A limpeza das ruas tem uma origem mais sombria. Quase não se veem lixeiras públicas no Japão, e isso remonta a 1995, quando a seita Aum Shinrikyo escondeu numa lixeira parte do material usado no ataque com gás sarin ao metrô de Tóquio; depois disso, as lixeiras foram retiradas de estações e espaços públicos. Ainda assim as ruas ficam limpas, porque vale a regra de que seu lixo é sua responsabilidade. As pessoas costumam carregar o próprio lixo até em casa, um hábito reforçado desde cedo, já que nas escolas as crianças passam alguns minutos por dia limpando a própria sala.

11 · imaginação

Do trauma à fábrica de imaginação

A fofura onipresente do Japão, o kawaii, tem uma origem improvável. Nos anos 1970, adolescentes começaram a escrever numa letra redonda e infantil, cheia de coraçõezinhos e estrelinhas, como uma forma silenciosa de resistir à rigidez do mundo adulto. As papelarias transformaram aquilo em produto, a Hello Kitty apareceu em 1974, e o fofo virou uma espécie de língua oficial do país, de mascotes de prefeitura a mascotes de presídio.
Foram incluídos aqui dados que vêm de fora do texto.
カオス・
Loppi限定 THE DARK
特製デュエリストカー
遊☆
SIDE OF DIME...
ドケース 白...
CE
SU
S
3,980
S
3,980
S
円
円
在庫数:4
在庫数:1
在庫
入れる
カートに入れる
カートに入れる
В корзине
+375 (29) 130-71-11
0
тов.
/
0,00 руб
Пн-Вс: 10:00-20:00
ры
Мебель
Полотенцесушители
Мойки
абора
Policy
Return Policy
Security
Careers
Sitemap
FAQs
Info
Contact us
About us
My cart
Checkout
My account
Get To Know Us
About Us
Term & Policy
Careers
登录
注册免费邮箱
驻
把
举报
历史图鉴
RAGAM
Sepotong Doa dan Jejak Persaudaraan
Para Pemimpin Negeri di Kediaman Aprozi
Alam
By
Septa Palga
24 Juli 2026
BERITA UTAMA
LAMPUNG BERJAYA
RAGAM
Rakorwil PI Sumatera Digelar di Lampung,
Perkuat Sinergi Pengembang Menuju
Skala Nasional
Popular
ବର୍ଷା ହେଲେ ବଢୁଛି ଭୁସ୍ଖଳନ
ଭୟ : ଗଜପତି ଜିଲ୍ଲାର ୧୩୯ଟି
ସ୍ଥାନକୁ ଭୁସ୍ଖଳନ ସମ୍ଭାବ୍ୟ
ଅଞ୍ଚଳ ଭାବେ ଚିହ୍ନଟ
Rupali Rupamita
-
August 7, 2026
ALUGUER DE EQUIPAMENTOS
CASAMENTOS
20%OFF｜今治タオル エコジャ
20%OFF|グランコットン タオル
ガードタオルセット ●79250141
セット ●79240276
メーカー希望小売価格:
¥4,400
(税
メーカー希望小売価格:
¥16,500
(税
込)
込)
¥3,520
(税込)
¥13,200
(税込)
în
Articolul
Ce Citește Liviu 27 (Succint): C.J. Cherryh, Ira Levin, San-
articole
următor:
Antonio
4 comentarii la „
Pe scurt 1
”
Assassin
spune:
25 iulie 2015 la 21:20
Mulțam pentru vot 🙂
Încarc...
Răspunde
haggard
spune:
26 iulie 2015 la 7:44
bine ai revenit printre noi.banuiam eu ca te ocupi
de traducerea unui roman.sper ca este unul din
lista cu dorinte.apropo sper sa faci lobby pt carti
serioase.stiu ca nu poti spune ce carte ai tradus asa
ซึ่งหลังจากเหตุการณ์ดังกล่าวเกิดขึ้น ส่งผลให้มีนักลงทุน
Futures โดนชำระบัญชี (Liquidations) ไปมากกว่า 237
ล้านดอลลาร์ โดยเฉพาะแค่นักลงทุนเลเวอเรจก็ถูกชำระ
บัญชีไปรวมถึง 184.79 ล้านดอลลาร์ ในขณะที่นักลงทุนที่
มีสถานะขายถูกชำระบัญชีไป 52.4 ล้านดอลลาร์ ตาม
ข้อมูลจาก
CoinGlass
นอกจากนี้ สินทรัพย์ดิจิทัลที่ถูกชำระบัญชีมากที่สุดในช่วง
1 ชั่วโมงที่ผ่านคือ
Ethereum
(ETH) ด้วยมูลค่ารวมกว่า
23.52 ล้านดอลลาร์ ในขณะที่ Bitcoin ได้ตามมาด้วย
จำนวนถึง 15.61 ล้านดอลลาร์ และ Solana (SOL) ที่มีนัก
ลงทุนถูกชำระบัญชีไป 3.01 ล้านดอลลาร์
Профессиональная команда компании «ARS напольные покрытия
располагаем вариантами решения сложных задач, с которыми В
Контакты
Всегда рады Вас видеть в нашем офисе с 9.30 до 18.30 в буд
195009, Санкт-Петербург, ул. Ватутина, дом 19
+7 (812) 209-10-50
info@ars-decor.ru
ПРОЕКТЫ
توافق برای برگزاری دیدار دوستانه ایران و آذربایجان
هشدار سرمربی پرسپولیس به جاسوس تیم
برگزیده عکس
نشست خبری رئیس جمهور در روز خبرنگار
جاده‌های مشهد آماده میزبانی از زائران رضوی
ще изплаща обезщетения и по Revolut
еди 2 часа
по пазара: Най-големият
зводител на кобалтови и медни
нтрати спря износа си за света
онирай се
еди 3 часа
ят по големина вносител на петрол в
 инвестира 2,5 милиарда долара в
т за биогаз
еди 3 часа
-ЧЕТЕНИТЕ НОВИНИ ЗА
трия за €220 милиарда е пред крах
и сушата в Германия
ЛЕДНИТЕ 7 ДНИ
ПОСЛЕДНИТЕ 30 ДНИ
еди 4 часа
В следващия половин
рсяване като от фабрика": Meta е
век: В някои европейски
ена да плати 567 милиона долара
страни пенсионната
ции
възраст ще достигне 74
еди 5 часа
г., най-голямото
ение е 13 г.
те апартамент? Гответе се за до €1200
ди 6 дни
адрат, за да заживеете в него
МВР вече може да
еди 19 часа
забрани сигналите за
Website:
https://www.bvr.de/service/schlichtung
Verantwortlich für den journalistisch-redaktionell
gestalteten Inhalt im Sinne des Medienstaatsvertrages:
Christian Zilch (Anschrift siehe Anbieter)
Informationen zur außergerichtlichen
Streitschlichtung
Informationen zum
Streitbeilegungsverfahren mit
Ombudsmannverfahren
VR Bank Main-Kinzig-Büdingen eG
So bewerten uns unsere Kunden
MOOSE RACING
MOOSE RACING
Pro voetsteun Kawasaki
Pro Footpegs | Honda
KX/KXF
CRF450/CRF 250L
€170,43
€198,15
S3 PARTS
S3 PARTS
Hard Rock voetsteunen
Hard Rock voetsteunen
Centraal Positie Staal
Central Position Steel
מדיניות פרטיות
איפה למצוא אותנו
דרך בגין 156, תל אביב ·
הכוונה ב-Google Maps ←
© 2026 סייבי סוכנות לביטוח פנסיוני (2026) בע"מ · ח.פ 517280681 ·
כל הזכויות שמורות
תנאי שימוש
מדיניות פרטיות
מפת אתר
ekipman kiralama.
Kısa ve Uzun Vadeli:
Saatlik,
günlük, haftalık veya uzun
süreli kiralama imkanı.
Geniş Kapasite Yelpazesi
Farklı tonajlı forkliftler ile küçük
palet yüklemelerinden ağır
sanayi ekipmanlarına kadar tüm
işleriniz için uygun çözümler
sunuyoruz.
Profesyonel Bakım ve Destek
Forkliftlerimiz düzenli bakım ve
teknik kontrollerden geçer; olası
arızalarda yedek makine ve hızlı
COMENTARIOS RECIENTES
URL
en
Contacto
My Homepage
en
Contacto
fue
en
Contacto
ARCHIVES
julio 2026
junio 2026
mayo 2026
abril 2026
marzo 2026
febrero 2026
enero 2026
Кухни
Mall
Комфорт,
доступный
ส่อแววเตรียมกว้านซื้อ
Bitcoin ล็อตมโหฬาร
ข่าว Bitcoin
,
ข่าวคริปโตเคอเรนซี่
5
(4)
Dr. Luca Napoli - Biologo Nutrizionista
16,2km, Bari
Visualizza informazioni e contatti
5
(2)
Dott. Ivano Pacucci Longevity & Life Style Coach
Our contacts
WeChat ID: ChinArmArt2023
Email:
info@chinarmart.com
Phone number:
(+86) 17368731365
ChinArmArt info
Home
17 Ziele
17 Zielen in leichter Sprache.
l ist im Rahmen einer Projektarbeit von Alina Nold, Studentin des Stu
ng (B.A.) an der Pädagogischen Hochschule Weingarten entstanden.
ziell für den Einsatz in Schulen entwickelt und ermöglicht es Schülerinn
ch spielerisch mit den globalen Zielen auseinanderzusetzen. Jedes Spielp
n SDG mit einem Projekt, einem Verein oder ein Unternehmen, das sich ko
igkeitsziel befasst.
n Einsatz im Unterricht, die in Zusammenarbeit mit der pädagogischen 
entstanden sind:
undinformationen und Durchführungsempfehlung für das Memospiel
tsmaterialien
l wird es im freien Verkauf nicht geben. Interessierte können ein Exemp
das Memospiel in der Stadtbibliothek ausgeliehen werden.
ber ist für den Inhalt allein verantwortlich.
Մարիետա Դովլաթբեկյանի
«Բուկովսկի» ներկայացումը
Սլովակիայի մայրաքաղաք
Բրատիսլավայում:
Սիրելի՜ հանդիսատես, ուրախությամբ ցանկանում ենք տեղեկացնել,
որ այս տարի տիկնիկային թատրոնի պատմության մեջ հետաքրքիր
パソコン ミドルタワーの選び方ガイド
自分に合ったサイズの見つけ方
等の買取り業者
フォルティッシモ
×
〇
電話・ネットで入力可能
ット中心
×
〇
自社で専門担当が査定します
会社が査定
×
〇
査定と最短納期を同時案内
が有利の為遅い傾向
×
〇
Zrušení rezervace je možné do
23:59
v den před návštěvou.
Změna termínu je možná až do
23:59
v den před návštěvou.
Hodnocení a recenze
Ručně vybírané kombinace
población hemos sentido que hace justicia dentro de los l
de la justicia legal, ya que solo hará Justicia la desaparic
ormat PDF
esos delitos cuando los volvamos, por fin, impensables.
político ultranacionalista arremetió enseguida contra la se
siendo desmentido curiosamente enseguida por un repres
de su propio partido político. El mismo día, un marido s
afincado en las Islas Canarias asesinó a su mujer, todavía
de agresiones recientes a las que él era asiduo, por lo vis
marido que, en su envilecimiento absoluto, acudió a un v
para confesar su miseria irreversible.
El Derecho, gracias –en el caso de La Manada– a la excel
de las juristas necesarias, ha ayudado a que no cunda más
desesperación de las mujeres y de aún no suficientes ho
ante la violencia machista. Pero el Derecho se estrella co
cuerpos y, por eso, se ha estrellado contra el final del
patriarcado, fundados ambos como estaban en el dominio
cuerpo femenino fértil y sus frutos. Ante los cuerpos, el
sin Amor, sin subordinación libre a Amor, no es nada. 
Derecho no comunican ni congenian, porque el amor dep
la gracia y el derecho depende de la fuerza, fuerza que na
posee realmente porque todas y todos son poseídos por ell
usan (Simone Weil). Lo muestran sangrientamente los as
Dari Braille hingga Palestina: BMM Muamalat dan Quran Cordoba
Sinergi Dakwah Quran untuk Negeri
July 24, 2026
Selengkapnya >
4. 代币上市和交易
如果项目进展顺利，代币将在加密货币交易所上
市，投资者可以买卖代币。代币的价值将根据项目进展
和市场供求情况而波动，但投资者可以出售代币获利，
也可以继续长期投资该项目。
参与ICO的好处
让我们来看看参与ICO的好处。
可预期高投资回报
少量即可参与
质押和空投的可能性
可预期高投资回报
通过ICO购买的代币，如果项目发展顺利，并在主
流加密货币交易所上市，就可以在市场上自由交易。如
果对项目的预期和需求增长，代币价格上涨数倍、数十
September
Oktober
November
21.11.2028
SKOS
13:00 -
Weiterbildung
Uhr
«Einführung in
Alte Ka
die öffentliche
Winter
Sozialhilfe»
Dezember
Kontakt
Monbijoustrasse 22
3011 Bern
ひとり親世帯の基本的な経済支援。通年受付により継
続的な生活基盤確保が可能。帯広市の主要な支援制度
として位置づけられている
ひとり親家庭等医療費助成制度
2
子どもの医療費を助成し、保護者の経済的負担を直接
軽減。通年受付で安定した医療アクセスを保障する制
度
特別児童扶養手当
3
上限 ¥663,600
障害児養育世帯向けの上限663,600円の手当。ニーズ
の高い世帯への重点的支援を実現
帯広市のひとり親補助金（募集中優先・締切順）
A base da cultura pop moderna vem um pouco antes. Osamu Tezuka, que foi criança durante a guerra, criou em 1952 o Astro Boy, um menino-robô com coração humano, construído por um cientista que havia perdido o filho. Tezuka trouxe a linguagem do cinema para o papel, com ângulos e movimento, e por isso é chamado de o Deus do Mangá. O robô com sentimentos já carregava a pergunta do Japão do pós-guerra sobre se a tecnologia pode ter compaixão.

E há os pequenos enigmas que todo visitante coleciona. O Natal é celebrado com balde de KFC, tradição que uma campanha publicitária de 1974 inventou do zero, e o dia 24 é a data mais movimentada do ano para a rede. As máscaras faciais já eram comuns muito antes da pandemia, por educação e privacidade. O Kit-Kat virou amuleto de vestibular porque o nome lembra a expressão japonesa para "com certeza vencer". E muita gente pergunta o seu tipo sanguíneo como quem pergunta o signo, acreditando que ele revela a personalidade. São sistemas com uma lógica interna própria, como as réplicas de comida em plástico nas vitrines, os hotéis-cápsula e as melodias que anunciam cada estação de trem.

12 · fim

Olhar com contexto

Nenhum desses hábitos precisa ser decorado para a viagem valer a pena. O que ajuda é saber que eles existem e de onde vêm. Quando o trem chegar no horário exato, você vai reconhecer a mesma preocupação com precisão que aparece na história do país. Quando precisar guardar o próprio lixo no bolso por algumas horas, vai reconhecer o hábito de evitar incomodar os outros, o meiwaku. Ver o Japão com essa camada de contexto torna a observação mais rica, e é também uma forma de respeito por um lugar que quase nunca se explica em voz alta.